» What to work on
As you print the data below, keep every line exactly as it is and leave the images behind.

┌────────

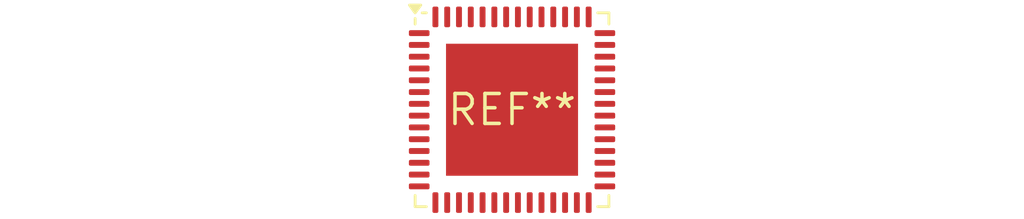
<source format=kicad_pcb>
(kicad_pcb (version 20240108) (generator pcbnew)

  (general
    (thickness 1.6)
  )

  (paper "A4")
  (layers
    (0 "F.Cu" signal)
    (31 "B.Cu" signal)
    (32 "B.Adhes" user "B.Adhesive")
    (33 "F.Adhes" user "F.Adhesive")
    (34 "B.Paste" user)
    (35 "F.Paste" user)
    (36 "B.SilkS" user "B.Silkscreen")
    (37 "F.SilkS" user "F.Silkscreen")
    (38 "B.Mask" user)
    (39 "F.Mask" user)
    (40 "Dwgs.User" user "User.Drawings")
    (41 "Cmts.User" user "User.Comments")
    (42 "Eco1.User" user "User.Eco1")
    (43 "Eco2.User" user "User.Eco2")
    (44 "Edge.Cuts" user)
    (45 "Margin" user)
    (46 "B.CrtYd" user "B.Courtyard")
    (47 "F.CrtYd" user "F.Courtyard")
    (48 "B.Fab" user)
    (49 "F.Fab" user)
    (50 "User.1" user)
    (51 "User.2" user)
    (52 "User.3" user)
    (53 "User.4" user)
    (54 "User.5" user)
    (55 "User.6" user)
    (56 "User.7" user)
    (57 "User.8" user)
    (58 "User.9" user)
  )

  (setup
    (pad_to_mask_clearance 0)
    (pcbplotparams
      (layerselection 0x00010fc_ffffffff)
      (plot_on_all_layers_selection 0x0000000_00000000)
      (disableapertmacros false)
      (usegerberextensions false)
      (usegerberattributes false)
      (usegerberadvancedattributes false)
      (creategerberjobfile false)
      (dashed_line_dash_ratio 12.000000)
      (dashed_line_gap_ratio 3.000000)
      (svgprecision 4)
      (plotframeref false)
      (viasonmask false)
      (mode 1)
      (useauxorigin false)
      (hpglpennumber 1)
      (hpglpenspeed 20)
      (hpglpendiameter 15.000000)
      (dxfpolygonmode false)
      (dxfimperialunits false)
      (dxfusepcbnewfont false)
      (psnegative false)
      (psa4output false)
      (plotreference false)
      (plotvalue false)
      (plotinvisibletext false)
      (sketchpadsonfab false)
      (subtractmaskfromsilk false)
      (outputformat 1)
      (mirror false)
      (drillshape 1)
      (scaleselection 1)
      (outputdirectory "")
    )
  )

  (net 0 "")

  (footprint "QFN-56-1EP_8x8mm_P0.5mm_EP5.6x5.6mm" (layer "F.Cu") (at 0 0))

)

</source>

└────────

» Result of this task
<source format=kicad_pcb>
(kicad_pcb (version 20240108) (generator pcbnew)

  (general
    (thickness 1.6)
  )

  (paper "A4")
  (layers
    (0 "F.Cu" signal)
    (31 "B.Cu" signal)
    (32 "B.Adhes" user "B.Adhesive")
    (33 "F.Adhes" user "F.Adhesive")
    (34 "B.Paste" user)
    (35 "F.Paste" user)
    (36 "B.SilkS" user "B.Silkscreen")
    (37 "F.SilkS" user "F.Silkscreen")
    (38 "B.Mask" user)
    (39 "F.Mask" user)
    (40 "Dwgs.User" user "User.Drawings")
    (41 "Cmts.User" user "User.Comments")
    (42 "Eco1.User" user "User.Eco1")
    (43 "Eco2.User" user "User.Eco2")
    (44 "Edge.Cuts" user)
    (45 "Margin" user)
    (46 "B.CrtYd" user "B.Courtyard")
    (47 "F.CrtYd" user "F.Courtyard")
    (48 "B.Fab" user)
    (49 "F.Fab" user)
    (50 "User.1" user)
    (51 "User.2" user)
    (52 "User.3" user)
    (53 "User.4" user)
    (54 "User.5" user)
    (55 "User.6" user)
    (56 "User.7" user)
    (57 "User.8" user)
    (58 "User.9" user)
  )

  (setup
    (pad_to_mask_clearance 0)
    (pcbplotparams
      (layerselection 0x00010fc_ffffffff)
      (plot_on_all_layers_selection 0x0000000_00000000)
      (disableapertmacros false)
      (usegerberextensions false)
      (usegerberattributes false)
      (usegerberadvancedattributes false)
      (creategerberjobfile false)
      (dashed_line_dash_ratio 12.000000)
      (dashed_line_gap_ratio 3.000000)
      (svgprecision 4)
      (plotframeref false)
      (viasonmask false)
      (mode 1)
      (useauxorigin false)
      (hpglpennumber 1)
      (hpglpenspeed 20)
      (hpglpendiameter 15.000000)
      (dxfpolygonmode false)
      (dxfimperialunits false)
      (dxfusepcbnewfont false)
      (psnegative false)
      (psa4output false)
      (plotreference false)
      (plotvalue false)
      (plotinvisibletext false)
      (sketchpadsonfab false)
      (subtractmaskfromsilk false)
      (outputformat 1)
      (mirror false)
      (drillshape 1)
      (scaleselection 1)
      (outputdirectory "")
    )
  )

  (net 0 "")

  (footprint "QFN-56-1EP_8x8mm_P0.5mm_EP5.6x5.6mm" (layer "F.Cu") (at 0 0))

)

</source>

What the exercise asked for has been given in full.